Click here to read more about the need to expand and diversify midwifery care.


Stop Revoking Paid Family Leave after Stillbirth

A dangerous loophole in New York’s Paid Family Leave (PFL) Policy excludes stillbirth, leaving mothers and birthing people - just days after birthing and burying a child - without access to the paid time they were granted to heal physically and emotionally. Up to 4 NY families each day are being forced to choose between keeping mothers safe in the most dangerous 6 weeks after birth (when 2/3 of NY's postpartum maternal deaths occur), or putting food on their family's table. Many have no choice but to return to work while still bleeding, engorged, and recovering from an extremely traumatic event. This disproportionately affects Black women, who are already at 9 times higher risk of maternal death in NYC, and twice as likely to experience a stillbirth. Given that all women who have a stillbirth are at almost 5 times higher risk of severe, potentially life-threatening maternal complications, this cruel and inhumane gap in paid leave is quite literally leaving BIPOC women's lives hanging in the balance.

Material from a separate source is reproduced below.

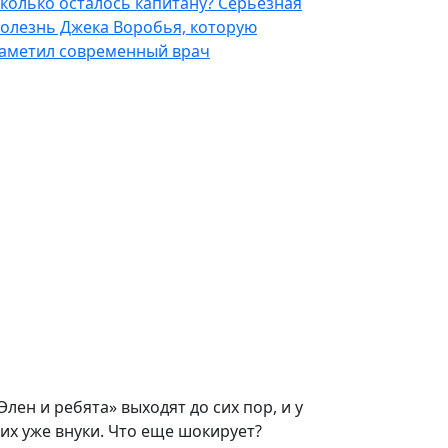
колько осталось капитану? Серьезная
олезнь Джека Воробья, которую
аметил современный врач
Элен и ребята» выходят до сих пор, и у
их уже внуки. Что еще шокирует?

Click here to learn more about the urgent need to close the PFL loophole for stillbirth families.


Create a central publicly accessible database of maternal statistics

Implementation of a central state-level data dashboard – much like California’s Maternal Data Center – that pulls rapid-cycle data every 45 days from a low-burden data systems to track maternal and neonatal health outcomes at all birth centers and hospitals including maternal, fetal, and child deaths; third trimester fetal losses; stillbirths; and birth-related injuries (including maternal injuries during childbirth).


Increase representation of birth justice advocates at the governance level

Grassroots birth justice advocates have been consistently under-represented at the executive level in health departments. NYS must consult, employ, and partner with advocates to inform legislative and regulatory change in order to make progress on the maternal health crisis.